It is testament to the magnitude of this incident that none of us can bring ourselves to forget it, even today. It’s the same even for those of us, like myself, who were a bit too young to fully grasp the importance of Keane’s very Irish boycott (in fairness, we did invent the word). Everything about the row is preserved in amber for a generation of Irish football fans who know, or at least strongly suspect, that we will never match the success of the 2002 team again. In 2002, Ireland were sent home after a penalty shootout with Spain in the last 16 of the World Cup. Today, Irish football fans would sell their soul to say “we were sent home after a penalty shootout with Spain in the last 16 of the World Cup”. Two decades, evidently, have not made this any less of a bitter pill to swallow.
Even Keane’s entire leaked rant against McCarthy is reverently preserved like the Irish Magna Carta. Here is the transcript, by the way, because it’s just incredibly good: “Mick, you’re a liar. You’re a fucking wanker. I didn’t rate you as a player, I don’t rate you as a manager, and I don’t rate you as a person. You’re a fucking wanker and you can stick your World Cup up your arse. The only reason I have any dealings with you is that somehow you are the manager of my country. You can stick it up your bollocks.” Pure poetry.
It’s little wonder, really, that the fiasco has become a film, less than 25 years after the fact, which is surprisingly quick for historical adaptations even by modern streaming standards. Released as part of this year’s BFI slate, after premiering in Toronto earlier last month, Saipan stars Éanna Hardwicke as Keane and Steve Coogan as McCarthy. Reviews suggest it’s very good (several of its BFI showings are already sold out) but that doesn’t really matter much. What matters is that we still can’t move on from Saipan.

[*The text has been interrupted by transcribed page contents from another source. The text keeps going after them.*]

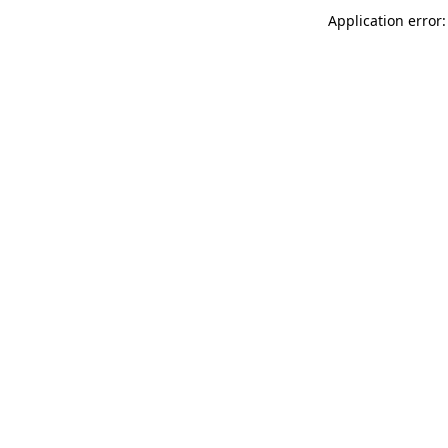
Application error: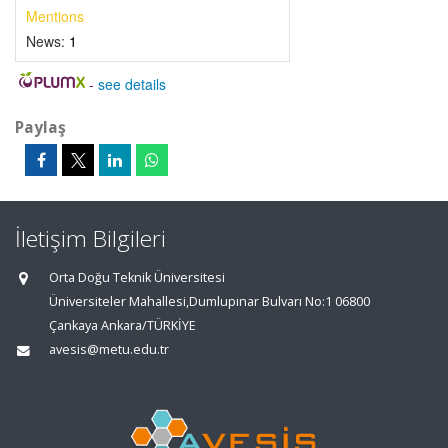
Mentions
News:
1
-
see details
Paylaş
İletişim Bilgileri
Orta Doğu Teknik Üniversitesi
Üniversiteler Mahallesi,Dumlupınar Bulvarı No:1 06800
Çankaya Ankara/TÜRKİYE
avesis@metu.edu.tr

These days, both Keane and McCarthy have very different reputations than they enjoyed in the early 2000s. Today a mellower Keane can laugh with fellow pundit Gary Neville about the time he deliberately stamped on Gareth Southgate (“he deserved it”), or can repackage his misery as memes (he thinks the world’s most overrated things include “fireworks”, “parties” and “smiling”). McCarthy, meanwhile, is probably best known for the video in which he responds to a journalist asking, “One win in 17, it can’t go on like this, can it?” with a grim, “It can.”
In the years after Saipan, being an Irish football fan became very much a game of no smiling, no fireworks, no parties, and a resignation that if you think it can’t get much worse than this, it can. Even in the current World Cup qualifiers, the curse of Saipan lurks around the corner at every turn. For every surprise victory (fine, it was a draw, and fine, it was only against Hungary) there is defeat (who knew Armenia had it in them?). But it wasn’t always like this. In the summer of 2002, there were TVs rolled into classrooms, and there was a decidedly un-Irish optimism in the air that has not returned in the 23 years since. Briefly, we allowed ourselves to have notions.
While I might have missed much of this in 2002 – at the time I was more into Beyblades than football and geopolitics – today I am a Roy Keane superfan. I think he is handsome and I sometimes listen to the Spotify playlists “Roy Keane mood” and “Roy Keane game-day playlist”. I enjoy the video of him stamping on Gareth Southgate. I even enjoy the video of him destroying Alf-Inge Haaland’s right knee. I will be watching, and perhaps rewatching, Saipan. I could probably make the case that Roy Keane would be an impressive taoiseach (certainly a better one than Bertie Ahern). But I will not openly come out one way or the other in the McCarthy-Keane civil war. At least not until we beat Portugal.